**Instructions to follow:**
Continue the article below on India's National Framework for Promoting Energy Storage Systems, starting right after its last sentence and leaving the listing aside.

**Source document:**
■ ■ ■ ■ ■ ■ ■

In a bid to accelerate the goal of achieving energy transition from fossil fuel sources to non-fossil fuel based sources and ensuring energy security, the Ministry of Power (MoP) in August 2023, as notified in September, 2023, unveiled a comprehensive National Framework for Promoting Energy Storage Systems (Framework) in India. The variability associated with renewable energy (RE) sources creates a need for flexibility solution such as Energy Storage Systems (ESS). Key details of the framework have been set out below:
Objectives of the Framework:
The objectives of the Framework are:
Estimation of Storage Requirements:
The Framework provides the estimate of storage requirements for the years 2026-2027, 2029-2030, and 2031-2032. The CEA predicts that the energy storage requirement would reach 320 GW (90 GW Pumped Storage Projects (PSPs) and 230 GW Battery Energy Storage Systems (BESS)) with a capacity of 2,380 GWh (540 GWh from PSPs and 1,840 GWh from BESS) by 2047.
In order to develop the storage capacity during 2022-27, approximately Rs. 54,203 crores would be required for PSPs and Rs. 56,647 crores for BESS. Additionally, for the period 2027-2032, approximately Rs. 75,240 crores would be required for PSPs and Rs. 2,92,637 crores for BESS.
Applications and Use Cases of ESS in Power Sector:
ESS can be integrated at various levels of power sector, (i.e., generation, transmission, distribution) and therefore find use in applications such as storage with generation, transmission, distribution, standalone ESS, lease and sale of ESS and storage for ancillary services.
Existing Policy Framework for ESS Promotion:
The MoP has already notified the following policies and regulations to promote the development of ESS in the country:
Legal Status to ESS
The Electricity (Amendment) Rules, 2022 recognized ESS as part of the power system and allowed ESS to be used independently or in conjunction with generation, transmission, and distribution infrastructure. ESS would be accorded status based on its application area.
ESS developers or owners are permitted to use, or lease or sell storage space to utility companies or load dispatch centers to buy and store electricity for future sale. As per Section 7 of the Electricity Act, 2002, the independent energy storage system shall be a delicensed activity at par with a generating company. However, if an ESS owner wants to operate an independent energy storage system, they will need to register with the CEA and meet their safety requirements. Standalone ESS shall be provided connectivity under the Electricity (Transmission System Planning, Development, and Recovery of Inter State Transmission Charges) Rules, 2021.
Energy Storage Obligations
The MoP vide an order dated July 22, 2022, established a long term trajectory for Energy Storage Obligation (ESO) to ensure that sufficient storage capacity is available with the obligated entities. The trajectory specifies that the ESO of the obligated entities shall gradually increase from 1% in the FY 2023-24 to 4% by the FY 2029-30, with an annual increase of 0.5%. Further, the RE power purchased from an ESS shall also count towards the RPO compliance of the obligated entities.
Waiver of Inter State Transmission System (ISTS) Charges
In pursuance of the National Tariff Policy, 2016, the transmission charges for using ISTS have been waived for ESS including BESS and PSPs projects commissioned up to June 30, 2025, subject to certain conditions. The transmission charges for ISTS network for the projects commissioned after June 30, 2025, shall be gradually increased by 25% annually from July 1, 2025, till June 30, 2028.

■ ■ ■ ■ ■ ■ ■

**Entries supplied:**
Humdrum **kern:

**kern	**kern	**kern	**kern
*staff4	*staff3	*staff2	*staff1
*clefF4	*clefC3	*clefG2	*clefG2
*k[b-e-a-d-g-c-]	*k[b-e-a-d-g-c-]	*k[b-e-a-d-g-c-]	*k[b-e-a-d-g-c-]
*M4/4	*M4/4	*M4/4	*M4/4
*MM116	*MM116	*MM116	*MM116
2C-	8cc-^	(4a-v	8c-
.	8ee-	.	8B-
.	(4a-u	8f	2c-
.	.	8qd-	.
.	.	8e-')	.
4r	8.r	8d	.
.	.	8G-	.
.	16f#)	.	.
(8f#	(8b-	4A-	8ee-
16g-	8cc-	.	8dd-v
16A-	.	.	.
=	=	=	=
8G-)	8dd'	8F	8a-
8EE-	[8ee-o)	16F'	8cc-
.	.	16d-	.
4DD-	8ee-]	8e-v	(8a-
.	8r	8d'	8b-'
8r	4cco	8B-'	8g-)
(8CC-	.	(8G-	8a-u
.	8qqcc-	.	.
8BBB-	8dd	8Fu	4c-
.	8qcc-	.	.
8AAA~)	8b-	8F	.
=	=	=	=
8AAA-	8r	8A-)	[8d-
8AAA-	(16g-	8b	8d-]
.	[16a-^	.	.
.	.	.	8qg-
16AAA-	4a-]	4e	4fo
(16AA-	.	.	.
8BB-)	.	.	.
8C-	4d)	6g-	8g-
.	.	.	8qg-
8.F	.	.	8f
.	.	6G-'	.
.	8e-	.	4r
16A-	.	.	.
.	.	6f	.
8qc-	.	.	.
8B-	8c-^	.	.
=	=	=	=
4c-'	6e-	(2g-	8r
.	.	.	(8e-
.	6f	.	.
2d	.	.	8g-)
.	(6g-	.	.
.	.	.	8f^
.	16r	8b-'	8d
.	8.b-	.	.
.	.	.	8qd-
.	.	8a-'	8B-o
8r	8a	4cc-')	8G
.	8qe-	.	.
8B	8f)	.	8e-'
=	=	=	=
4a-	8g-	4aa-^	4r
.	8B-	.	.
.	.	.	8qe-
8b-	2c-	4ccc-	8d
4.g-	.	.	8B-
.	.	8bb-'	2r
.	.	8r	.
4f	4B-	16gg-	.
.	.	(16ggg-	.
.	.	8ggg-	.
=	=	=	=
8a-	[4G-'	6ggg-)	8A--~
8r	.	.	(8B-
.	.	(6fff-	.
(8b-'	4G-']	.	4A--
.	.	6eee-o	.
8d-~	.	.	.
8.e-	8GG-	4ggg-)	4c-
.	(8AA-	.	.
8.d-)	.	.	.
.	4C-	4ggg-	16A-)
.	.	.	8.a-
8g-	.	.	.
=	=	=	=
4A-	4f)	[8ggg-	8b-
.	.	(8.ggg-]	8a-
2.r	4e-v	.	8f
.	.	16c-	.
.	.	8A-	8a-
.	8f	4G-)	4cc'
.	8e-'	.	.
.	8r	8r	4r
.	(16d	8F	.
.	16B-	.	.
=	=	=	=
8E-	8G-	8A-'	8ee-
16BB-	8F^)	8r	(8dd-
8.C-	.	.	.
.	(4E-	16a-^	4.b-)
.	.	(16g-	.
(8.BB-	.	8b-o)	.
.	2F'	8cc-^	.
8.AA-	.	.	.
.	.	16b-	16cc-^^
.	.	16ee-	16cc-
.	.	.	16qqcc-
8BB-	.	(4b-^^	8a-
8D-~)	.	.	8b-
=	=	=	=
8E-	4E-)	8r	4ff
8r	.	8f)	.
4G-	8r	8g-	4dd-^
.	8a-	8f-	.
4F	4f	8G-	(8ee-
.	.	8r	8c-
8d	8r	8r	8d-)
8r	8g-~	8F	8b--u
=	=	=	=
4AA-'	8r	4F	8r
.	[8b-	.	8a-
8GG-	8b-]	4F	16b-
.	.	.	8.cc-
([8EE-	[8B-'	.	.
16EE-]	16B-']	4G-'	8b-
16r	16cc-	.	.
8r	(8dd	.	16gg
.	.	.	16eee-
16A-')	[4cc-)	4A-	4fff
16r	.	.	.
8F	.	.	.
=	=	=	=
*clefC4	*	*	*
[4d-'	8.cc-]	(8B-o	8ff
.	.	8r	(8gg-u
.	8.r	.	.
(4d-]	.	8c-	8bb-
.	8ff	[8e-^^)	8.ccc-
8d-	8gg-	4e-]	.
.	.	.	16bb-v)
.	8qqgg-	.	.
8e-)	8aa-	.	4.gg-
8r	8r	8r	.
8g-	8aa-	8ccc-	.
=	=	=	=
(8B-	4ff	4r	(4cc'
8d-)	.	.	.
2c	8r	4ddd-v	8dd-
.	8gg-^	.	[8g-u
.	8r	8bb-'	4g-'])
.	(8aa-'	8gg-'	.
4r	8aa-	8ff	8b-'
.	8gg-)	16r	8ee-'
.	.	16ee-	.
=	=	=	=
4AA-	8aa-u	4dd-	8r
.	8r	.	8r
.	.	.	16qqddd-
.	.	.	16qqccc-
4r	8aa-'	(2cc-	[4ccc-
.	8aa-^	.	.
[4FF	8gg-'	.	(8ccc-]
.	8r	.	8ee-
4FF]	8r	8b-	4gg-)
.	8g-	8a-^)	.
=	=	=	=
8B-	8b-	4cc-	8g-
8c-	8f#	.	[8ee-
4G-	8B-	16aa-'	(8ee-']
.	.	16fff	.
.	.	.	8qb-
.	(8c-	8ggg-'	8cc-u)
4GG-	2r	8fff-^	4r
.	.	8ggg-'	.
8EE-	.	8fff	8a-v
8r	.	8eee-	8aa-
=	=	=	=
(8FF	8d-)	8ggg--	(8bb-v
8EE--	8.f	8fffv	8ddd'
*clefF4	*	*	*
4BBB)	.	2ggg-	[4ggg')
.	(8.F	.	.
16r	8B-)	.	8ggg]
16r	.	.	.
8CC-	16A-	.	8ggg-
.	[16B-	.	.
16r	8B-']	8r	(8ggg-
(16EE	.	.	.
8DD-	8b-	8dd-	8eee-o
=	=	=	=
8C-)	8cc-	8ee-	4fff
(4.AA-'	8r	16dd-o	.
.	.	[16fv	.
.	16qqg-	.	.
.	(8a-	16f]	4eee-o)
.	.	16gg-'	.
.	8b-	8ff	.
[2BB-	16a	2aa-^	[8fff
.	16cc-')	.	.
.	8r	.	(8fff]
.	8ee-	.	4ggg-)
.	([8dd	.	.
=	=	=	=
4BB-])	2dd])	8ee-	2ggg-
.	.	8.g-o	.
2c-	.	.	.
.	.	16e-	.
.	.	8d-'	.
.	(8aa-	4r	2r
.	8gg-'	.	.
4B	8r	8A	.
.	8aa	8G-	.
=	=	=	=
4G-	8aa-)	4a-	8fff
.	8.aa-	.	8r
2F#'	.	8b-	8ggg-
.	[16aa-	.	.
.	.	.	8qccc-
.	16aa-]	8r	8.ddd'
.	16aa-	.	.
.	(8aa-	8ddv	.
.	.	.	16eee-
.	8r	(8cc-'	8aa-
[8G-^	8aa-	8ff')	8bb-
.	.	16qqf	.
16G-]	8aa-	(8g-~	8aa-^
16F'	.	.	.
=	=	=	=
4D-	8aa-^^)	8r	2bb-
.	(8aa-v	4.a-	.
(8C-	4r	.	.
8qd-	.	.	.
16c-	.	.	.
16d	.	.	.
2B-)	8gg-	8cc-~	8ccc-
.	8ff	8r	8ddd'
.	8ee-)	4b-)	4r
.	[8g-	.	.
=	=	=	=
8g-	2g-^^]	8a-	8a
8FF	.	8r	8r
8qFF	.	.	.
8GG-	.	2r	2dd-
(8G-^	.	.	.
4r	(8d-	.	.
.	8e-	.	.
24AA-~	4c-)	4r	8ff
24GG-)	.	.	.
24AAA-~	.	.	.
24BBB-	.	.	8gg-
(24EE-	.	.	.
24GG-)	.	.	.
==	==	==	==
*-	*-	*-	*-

■ ■ ■ ■ ■ ■ ■

**Solved exercise:**
Rules for Replacement of Diesel Generator (DG) sets with RE/Storage
The Electricity (Right of Consumers) Amendment Rules, 2022, encourages the consumers to shift from DG sets to cleaner technologies like RE with battery storage within 5 years or as per the timelines given by the state commission, to enhance reliability of power supply.
Guidelines for procurement and utilization of BESS
The MoP vide resolution dated March 10, 2023, issued detailed guidelines for procurement and utilization of BESS as part of power generation, transmission, or distribution or along with ancillary services. These guidelines aim to standardize procurement of BESS, promote competition, enhance project bankability as well as provide transparency in such procurement processes.
Guidelines for the development of PSPs
The MoP vide notification dated April 10, 2023, introduced guidelines to expedite and cost effectively develop PSPs to enhance energy security in the country. These guidelines inter alia establish transparent criteria for site allocation, enable self-identification of off-river PSP sites, removal of upfront premiums, promote market reforms for PSP ancillary services monetization, offer government land on concessional rate, if available, exempt PSPs from free power obligations, streamline environmental clearances for off-river PSP sites, and encourage the use of exhausted mines for PSPs development.
Timely concurrence of Detailed Project Reports (DPRs) of PSPs
As per the guidelines issued by the CEA for formulation of DPRs for pumped storage schemes in June 2023, the timelines for DPR approval have been reduced from 900 days to 840 and 690 days in Himalayan and non-Himalayan regions, respectively.
Additionally, the guidelines reduce the timeline for concurrence of PSPs allotted through (i) tariff based competitive bidding, or (ii) as part of integrated RE project or (ii) as captive plants to 50 days and for other PSPs, to 90 days.
Introduction to High Price Day Ahead Market (HP-DAM)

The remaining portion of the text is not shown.